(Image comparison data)
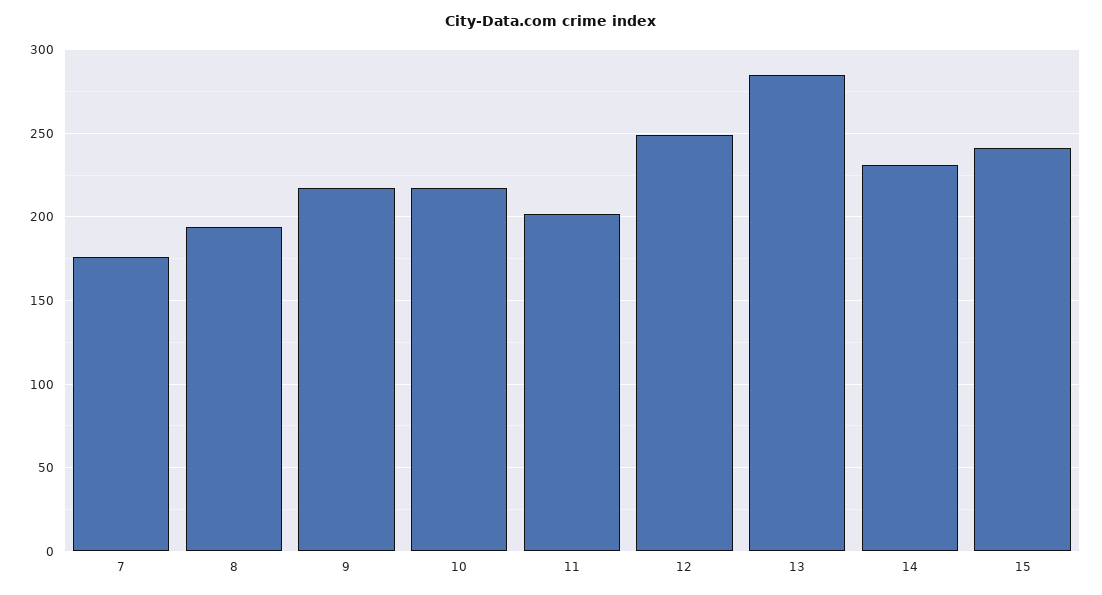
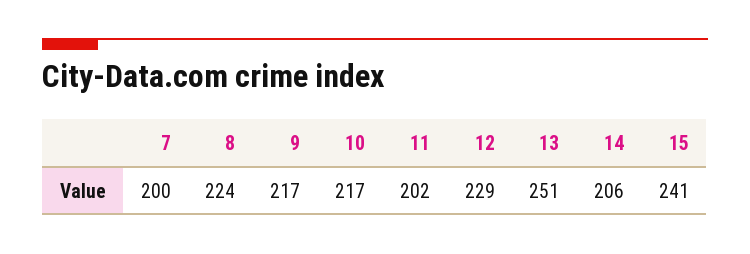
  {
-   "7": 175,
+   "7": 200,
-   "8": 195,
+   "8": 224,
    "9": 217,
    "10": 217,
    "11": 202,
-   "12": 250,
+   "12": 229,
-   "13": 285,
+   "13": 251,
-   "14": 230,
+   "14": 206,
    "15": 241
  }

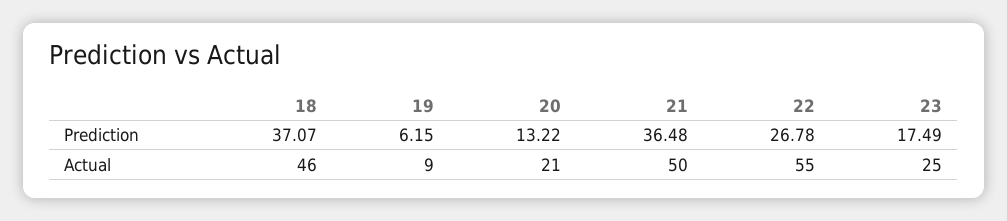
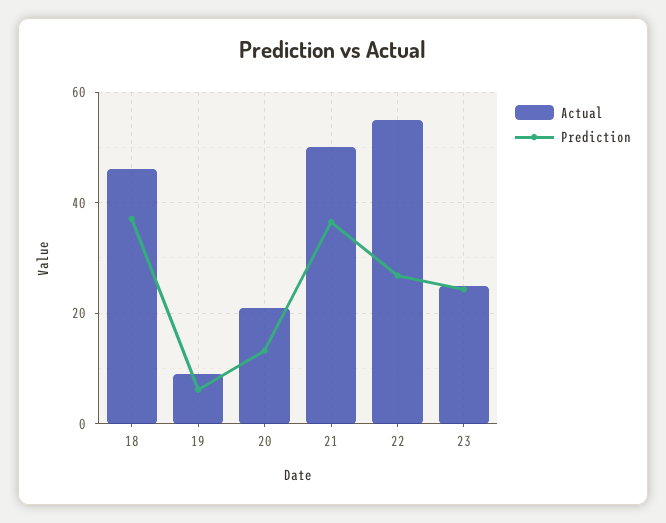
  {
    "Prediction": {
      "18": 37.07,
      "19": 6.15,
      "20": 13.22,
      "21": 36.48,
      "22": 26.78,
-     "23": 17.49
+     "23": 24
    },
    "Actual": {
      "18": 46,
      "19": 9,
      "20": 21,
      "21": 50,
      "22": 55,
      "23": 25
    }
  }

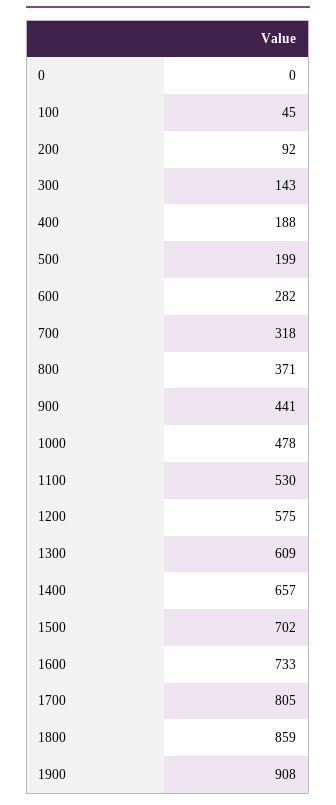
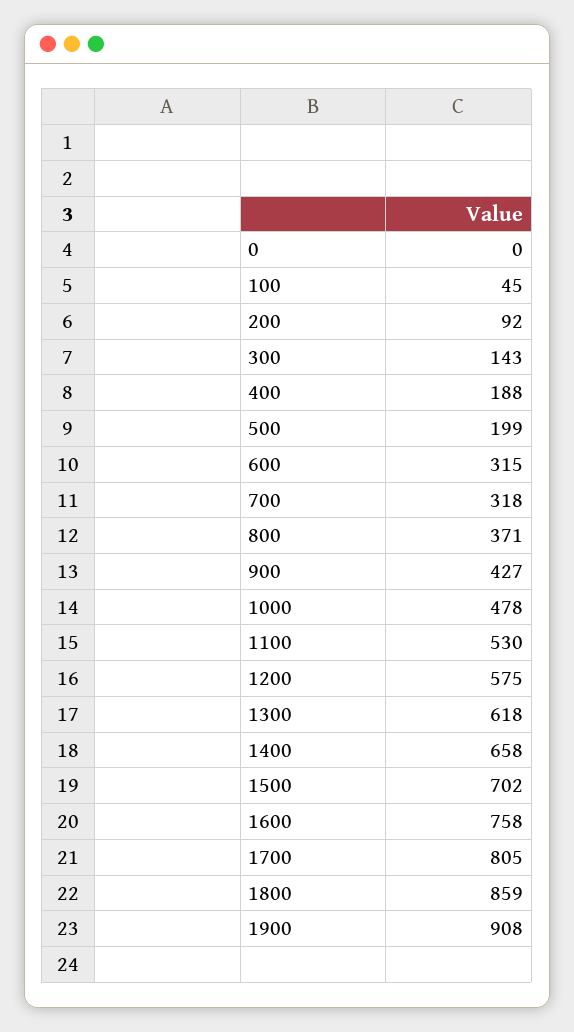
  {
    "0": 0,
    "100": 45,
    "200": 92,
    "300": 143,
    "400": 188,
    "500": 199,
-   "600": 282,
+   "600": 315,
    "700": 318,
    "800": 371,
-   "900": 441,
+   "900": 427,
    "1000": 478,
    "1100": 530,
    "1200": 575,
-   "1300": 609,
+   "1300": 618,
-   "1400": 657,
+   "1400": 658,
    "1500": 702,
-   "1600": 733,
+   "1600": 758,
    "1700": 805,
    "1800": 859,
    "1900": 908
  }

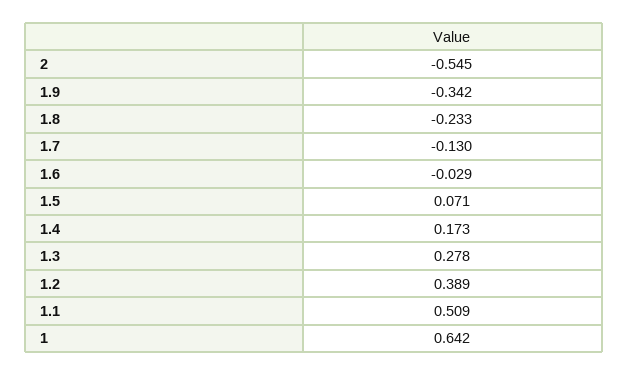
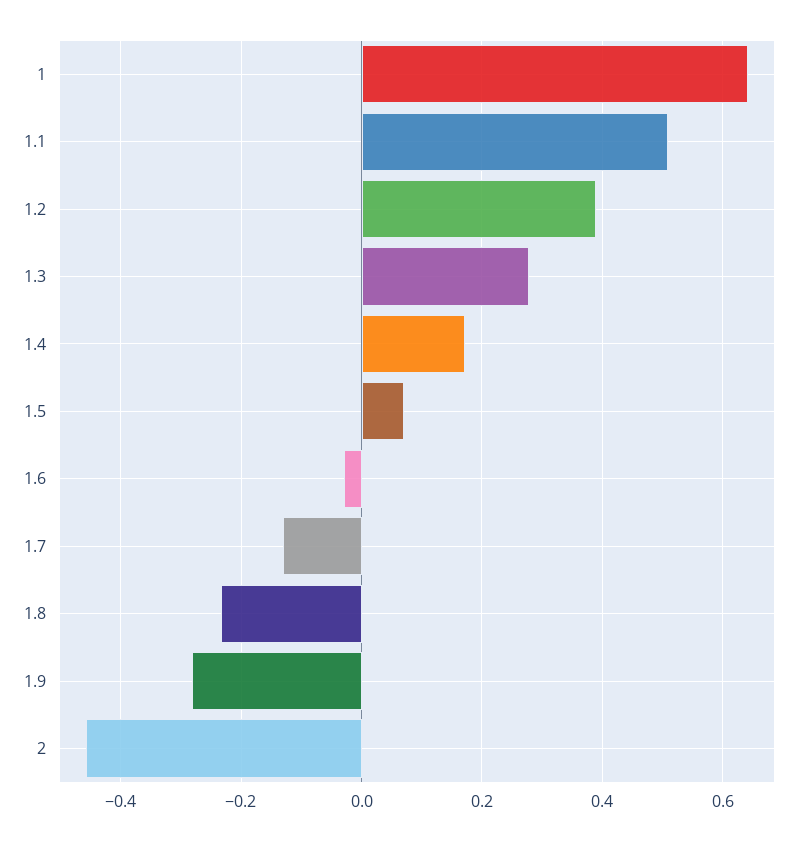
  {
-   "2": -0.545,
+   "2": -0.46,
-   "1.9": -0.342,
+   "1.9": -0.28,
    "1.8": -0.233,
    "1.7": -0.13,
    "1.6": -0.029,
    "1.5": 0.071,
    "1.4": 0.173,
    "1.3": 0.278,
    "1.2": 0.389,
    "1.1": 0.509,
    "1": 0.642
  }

◆ What the task asks
Your reply should hold only the records, duplicated exactly, without any image.

◆ Answer box
  {
-   "7": 175,
+   "7": 200,
-   "8": 195,
+   "8": 224,
    "9": 217,
    "10": 217,
    "11": 202,
-   "12": 250,
+   "12": 229,
-   "13": 285,
+   "13": 251,
-   "14": 230,
+   "14": 206,
    "15": 241
  }

  {
    "Prediction": {
      "18": 37.07,
      "19": 6.15,
      "20": 13.22,
      "21": 36.48,
      "22": 26.78,
-     "23": 17.49
+     "23": 24
    },
    "Actual": {
      "18": 46,
      "19": 9,
      "20": 21,
      "21": 50,
      "22": 55,
      "23": 25
    }
  }

  {
    "0": 0,
    "100": 45,
    "200": 92,
    "300": 143,
    "400": 188,
    "500": 199,
-   "600": 282,
+   "600": 315,
    "700": 318,
    "800": 371,
-   "900": 441,
+   "900": 427,
    "1000": 478,
    "1100": 530,
    "1200": 575,
-   "1300": 609,
+   "1300": 618,
-   "1400": 657,
+   "1400": 658,
    "1500": 702,
-   "1600": 733,
+   "1600": 758,
    "1700": 805,
    "1800": 859,
    "1900": 908
  }

  {
-   "2": -0.545,
+   "2": -0.46,
-   "1.9": -0.342,
+   "1.9": -0.28,
    "1.8": -0.233,
    "1.7": -0.13,
    "1.6": -0.029,
    "1.5": 0.071,
    "1.4": 0.173,
    "1.3": 0.278,
    "1.2": 0.389,
    "1.1": 0.509,
    "1": 0.642
  }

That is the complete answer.